After having played Guild Wars 2 for 2 weeks, I’ve found a rather interesting comparison between its in-game economy and the World of Warcraft economy. In World of Warcraft, there’s a limit of 32,767 players who can participate in your faction’s Auction House, the in-game market. On some Warcraft realms, that number is significantly lower. Thus, the Warcraft Auction House often has areas of shortages in certain materials that are essential. There is significant scarcity, which creates opportunity for enormous profits, even as a low-level character, if you are willing to do the work to obtain those items and place them up for sale.

In Guild Wars 2, the Trading Post (the Auction House equivalent) is a global, shared marketplace with up to 3 million participants. Every item in the game is a commodity in high supply, often with dozens or hundreds of sellers constantly undercutting each other, sometimes below their cost of acquisition.

What does this mean for the entrepreneurial player? As of right now, Guild Wars 2 is a far more hostile place to try to earn some coin through speculation. The shared marketplace means that except for a handful of very high-end items, there is effectively no scarcity in game. No scarcity means that the price of goods eventually falls to the cost of production of those goods. The opportunity for arbitrage – obtaining a good at one price and reselling it at a different price – is extremely narrow.

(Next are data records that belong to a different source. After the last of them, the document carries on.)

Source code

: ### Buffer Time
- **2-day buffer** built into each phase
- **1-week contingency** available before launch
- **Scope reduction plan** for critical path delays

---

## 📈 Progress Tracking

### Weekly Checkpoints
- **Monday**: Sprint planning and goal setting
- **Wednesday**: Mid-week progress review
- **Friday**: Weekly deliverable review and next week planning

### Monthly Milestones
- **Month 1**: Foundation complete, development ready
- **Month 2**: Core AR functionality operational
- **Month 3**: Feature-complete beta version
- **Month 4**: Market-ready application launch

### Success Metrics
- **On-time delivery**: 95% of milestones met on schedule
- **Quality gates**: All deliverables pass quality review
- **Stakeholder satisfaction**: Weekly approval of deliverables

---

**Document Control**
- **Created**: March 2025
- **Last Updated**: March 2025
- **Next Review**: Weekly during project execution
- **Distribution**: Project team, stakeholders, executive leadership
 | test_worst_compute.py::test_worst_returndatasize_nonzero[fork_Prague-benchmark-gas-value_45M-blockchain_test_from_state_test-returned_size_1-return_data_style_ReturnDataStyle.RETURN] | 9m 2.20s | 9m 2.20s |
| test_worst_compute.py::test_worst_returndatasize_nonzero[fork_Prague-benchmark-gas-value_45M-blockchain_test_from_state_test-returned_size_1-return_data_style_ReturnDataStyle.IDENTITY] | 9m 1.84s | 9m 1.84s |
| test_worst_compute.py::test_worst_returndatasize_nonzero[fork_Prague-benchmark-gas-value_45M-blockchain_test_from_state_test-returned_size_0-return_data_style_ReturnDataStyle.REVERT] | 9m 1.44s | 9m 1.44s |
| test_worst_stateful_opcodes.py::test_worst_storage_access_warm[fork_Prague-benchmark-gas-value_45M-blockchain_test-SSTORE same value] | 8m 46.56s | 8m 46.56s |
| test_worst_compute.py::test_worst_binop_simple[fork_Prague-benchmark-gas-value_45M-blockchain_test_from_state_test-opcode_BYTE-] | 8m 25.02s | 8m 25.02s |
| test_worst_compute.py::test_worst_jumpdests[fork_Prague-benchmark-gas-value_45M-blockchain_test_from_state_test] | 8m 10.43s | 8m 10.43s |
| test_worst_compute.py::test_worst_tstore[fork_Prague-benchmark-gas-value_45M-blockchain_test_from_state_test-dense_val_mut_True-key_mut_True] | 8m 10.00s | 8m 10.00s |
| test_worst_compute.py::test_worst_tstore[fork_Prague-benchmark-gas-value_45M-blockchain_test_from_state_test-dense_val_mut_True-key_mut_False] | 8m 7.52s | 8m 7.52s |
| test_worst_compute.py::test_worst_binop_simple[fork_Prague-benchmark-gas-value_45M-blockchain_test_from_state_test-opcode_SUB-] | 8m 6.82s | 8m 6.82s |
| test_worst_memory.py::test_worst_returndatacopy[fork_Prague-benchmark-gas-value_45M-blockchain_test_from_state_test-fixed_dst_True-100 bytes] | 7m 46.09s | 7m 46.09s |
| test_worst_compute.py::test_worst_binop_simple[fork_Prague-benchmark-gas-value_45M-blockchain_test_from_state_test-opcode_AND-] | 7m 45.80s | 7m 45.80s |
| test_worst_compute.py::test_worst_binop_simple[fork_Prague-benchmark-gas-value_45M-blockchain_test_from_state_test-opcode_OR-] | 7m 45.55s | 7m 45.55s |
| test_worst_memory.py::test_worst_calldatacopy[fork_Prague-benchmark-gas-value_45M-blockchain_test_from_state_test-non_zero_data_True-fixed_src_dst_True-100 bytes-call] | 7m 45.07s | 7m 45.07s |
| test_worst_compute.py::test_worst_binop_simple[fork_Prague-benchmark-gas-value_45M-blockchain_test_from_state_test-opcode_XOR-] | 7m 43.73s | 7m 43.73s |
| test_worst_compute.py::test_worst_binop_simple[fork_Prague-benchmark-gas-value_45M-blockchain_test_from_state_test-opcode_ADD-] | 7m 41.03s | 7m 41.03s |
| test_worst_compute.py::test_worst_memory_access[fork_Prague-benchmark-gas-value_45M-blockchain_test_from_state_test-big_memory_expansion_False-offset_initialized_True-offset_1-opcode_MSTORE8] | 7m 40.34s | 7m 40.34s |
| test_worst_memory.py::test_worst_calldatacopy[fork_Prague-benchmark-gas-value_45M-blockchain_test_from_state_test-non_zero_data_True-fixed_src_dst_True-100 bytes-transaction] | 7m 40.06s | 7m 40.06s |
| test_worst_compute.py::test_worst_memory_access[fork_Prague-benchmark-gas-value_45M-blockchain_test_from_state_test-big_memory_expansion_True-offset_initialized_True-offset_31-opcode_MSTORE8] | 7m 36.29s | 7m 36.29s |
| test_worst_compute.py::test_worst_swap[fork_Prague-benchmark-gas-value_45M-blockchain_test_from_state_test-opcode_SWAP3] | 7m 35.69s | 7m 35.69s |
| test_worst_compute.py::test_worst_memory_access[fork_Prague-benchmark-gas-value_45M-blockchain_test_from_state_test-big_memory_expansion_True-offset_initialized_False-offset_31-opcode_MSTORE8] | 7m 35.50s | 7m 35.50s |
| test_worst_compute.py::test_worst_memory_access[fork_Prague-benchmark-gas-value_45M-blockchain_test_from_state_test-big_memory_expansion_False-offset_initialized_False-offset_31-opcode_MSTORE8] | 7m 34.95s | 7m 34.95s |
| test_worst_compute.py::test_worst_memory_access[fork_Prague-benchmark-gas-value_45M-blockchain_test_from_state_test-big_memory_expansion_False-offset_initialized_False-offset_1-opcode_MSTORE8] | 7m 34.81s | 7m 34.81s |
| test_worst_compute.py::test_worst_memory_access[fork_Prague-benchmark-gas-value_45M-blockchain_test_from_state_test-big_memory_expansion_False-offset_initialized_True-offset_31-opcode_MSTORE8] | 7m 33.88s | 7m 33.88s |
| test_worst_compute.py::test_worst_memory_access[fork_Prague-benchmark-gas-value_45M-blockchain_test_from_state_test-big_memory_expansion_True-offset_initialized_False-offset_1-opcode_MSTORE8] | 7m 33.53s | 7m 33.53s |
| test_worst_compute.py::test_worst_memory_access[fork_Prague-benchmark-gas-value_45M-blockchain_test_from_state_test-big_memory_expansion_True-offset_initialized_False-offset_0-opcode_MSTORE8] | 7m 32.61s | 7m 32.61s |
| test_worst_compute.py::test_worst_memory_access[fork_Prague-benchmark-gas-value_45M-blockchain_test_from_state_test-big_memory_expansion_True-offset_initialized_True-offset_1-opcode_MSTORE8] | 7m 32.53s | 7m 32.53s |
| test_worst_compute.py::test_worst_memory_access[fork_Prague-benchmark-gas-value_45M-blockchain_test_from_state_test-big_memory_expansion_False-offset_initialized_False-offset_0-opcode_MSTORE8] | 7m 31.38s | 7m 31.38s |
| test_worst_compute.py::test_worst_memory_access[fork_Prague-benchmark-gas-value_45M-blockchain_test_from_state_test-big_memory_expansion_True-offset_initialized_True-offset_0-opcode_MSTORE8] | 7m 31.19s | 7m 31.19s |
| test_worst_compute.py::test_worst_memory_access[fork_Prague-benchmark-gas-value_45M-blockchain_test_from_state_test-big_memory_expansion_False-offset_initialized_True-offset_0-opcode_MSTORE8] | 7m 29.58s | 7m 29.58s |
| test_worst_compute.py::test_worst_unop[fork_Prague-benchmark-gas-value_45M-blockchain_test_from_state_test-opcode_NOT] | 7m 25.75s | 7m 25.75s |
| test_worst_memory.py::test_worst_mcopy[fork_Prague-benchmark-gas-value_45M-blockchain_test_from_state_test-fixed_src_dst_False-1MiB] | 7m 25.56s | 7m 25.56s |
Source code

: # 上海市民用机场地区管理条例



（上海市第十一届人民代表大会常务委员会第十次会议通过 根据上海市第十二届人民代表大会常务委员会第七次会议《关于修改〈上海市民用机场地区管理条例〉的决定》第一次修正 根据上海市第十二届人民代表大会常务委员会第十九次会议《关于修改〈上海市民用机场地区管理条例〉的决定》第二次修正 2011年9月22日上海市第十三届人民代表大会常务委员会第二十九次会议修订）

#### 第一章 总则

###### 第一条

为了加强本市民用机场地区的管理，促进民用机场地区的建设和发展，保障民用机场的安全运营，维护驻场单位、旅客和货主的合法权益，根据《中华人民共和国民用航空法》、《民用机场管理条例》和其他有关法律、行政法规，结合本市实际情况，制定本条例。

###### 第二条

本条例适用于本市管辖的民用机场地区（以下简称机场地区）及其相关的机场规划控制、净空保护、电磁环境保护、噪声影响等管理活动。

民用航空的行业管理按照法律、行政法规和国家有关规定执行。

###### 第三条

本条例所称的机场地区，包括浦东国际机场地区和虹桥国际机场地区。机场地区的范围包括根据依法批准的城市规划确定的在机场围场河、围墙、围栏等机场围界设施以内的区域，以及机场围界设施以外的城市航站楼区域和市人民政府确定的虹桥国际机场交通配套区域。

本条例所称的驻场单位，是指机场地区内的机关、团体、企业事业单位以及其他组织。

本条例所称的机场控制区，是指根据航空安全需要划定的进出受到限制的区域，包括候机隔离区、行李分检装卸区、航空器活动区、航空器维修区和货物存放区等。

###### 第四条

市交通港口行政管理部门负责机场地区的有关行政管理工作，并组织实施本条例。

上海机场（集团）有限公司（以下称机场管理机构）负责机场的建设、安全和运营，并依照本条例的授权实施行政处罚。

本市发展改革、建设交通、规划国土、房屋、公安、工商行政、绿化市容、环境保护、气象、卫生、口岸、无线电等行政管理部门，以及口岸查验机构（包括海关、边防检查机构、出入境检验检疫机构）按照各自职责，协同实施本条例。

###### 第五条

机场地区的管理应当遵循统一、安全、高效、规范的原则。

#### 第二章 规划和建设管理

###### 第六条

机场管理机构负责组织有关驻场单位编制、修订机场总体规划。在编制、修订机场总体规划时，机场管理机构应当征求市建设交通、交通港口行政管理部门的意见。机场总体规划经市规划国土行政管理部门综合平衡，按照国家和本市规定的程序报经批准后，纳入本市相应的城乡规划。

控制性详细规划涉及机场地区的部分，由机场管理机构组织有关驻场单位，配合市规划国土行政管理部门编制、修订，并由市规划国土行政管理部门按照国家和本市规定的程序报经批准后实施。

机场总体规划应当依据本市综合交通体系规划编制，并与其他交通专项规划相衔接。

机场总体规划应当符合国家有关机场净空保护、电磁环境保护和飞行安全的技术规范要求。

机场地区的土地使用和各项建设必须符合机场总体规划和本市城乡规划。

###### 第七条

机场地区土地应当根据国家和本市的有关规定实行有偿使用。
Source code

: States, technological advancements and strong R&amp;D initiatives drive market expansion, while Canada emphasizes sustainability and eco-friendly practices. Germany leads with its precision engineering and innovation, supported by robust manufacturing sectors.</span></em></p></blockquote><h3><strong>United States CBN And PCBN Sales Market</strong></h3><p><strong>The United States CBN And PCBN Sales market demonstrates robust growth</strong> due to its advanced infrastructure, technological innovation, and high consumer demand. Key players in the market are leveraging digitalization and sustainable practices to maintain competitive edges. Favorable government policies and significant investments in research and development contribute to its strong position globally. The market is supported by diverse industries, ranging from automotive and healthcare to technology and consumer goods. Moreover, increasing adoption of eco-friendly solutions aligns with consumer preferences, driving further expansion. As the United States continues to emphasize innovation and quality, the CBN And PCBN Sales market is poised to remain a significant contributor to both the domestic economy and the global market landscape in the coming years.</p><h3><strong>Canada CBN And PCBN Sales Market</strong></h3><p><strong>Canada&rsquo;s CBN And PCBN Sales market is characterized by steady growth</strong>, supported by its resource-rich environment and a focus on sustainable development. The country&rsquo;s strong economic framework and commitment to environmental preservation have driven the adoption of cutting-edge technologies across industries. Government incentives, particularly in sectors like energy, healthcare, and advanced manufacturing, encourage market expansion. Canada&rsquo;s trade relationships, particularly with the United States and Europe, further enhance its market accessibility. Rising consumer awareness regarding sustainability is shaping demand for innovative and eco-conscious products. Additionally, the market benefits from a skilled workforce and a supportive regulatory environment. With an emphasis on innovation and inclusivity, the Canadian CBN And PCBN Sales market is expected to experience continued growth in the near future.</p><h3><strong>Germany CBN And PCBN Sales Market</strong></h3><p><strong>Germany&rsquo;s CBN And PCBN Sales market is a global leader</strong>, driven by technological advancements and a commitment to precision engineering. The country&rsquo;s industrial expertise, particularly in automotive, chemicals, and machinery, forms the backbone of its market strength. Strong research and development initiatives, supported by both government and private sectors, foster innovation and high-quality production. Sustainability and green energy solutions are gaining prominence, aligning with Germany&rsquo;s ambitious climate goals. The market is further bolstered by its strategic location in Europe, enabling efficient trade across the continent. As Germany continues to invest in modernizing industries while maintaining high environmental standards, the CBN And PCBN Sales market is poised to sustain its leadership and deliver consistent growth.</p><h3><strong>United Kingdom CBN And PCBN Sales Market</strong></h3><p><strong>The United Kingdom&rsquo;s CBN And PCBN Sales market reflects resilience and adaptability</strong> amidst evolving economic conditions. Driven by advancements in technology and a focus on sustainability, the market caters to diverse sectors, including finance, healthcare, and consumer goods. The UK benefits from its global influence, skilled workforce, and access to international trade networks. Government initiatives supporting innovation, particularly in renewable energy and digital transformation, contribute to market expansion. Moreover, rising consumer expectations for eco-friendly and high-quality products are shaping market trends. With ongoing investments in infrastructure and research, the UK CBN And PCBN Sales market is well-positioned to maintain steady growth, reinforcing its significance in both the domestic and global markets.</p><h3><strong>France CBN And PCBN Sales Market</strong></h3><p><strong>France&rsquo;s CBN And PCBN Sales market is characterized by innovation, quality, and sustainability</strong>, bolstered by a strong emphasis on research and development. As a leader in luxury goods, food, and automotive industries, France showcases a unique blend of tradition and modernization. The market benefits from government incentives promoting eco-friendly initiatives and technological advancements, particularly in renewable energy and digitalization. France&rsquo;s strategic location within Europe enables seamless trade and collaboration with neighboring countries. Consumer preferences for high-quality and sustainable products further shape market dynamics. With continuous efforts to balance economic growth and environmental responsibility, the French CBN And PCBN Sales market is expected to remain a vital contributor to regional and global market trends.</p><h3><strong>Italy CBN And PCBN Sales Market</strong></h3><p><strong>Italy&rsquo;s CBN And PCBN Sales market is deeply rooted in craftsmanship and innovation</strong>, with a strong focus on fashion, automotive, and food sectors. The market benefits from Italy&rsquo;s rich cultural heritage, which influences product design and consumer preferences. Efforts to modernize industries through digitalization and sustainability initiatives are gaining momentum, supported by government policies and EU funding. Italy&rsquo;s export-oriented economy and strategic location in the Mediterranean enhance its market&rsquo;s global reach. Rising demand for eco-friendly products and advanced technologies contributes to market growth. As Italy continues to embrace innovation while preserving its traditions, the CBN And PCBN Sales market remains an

For the average player, this is a good thing. It gives those players the opportunity to obtain goods at close to production cost, which means that leveling up a character’s trade skills doesn’t take an exorbitant amount of gold. For the entrepreneur, however, there is little opportunity to be found beyond high-volume, low margin trades and temporary, small swings in pricing. One forum poster joked that to make any money as an in-game entrepreneur, you need the skills and tools of a Wall Street trader, and you’re better off just gambling on Wall Street and taking your profits to buy in-game coins.

What can you learn from this? If you’re in a market with no scarcity at all, you’ve got a problem unless you are consistently the lowest cost provider. That’s why social media has become increasing difficult a place to work in: the general market is so overcrowded that there’s no scarcity of any kind. In order to make it useful to your business, you’ve got to segment out a portion of the market and identify the scarcity in it, then play to that particular scarcity in order to be effective, in order to make some money. If you don’t, you’re competing against a global marketplace where content is the commodity and it’s not the highest quality that wins, but the lowest cost of production. This, by the way, also explains why there’s an enormous river of crap being published every day.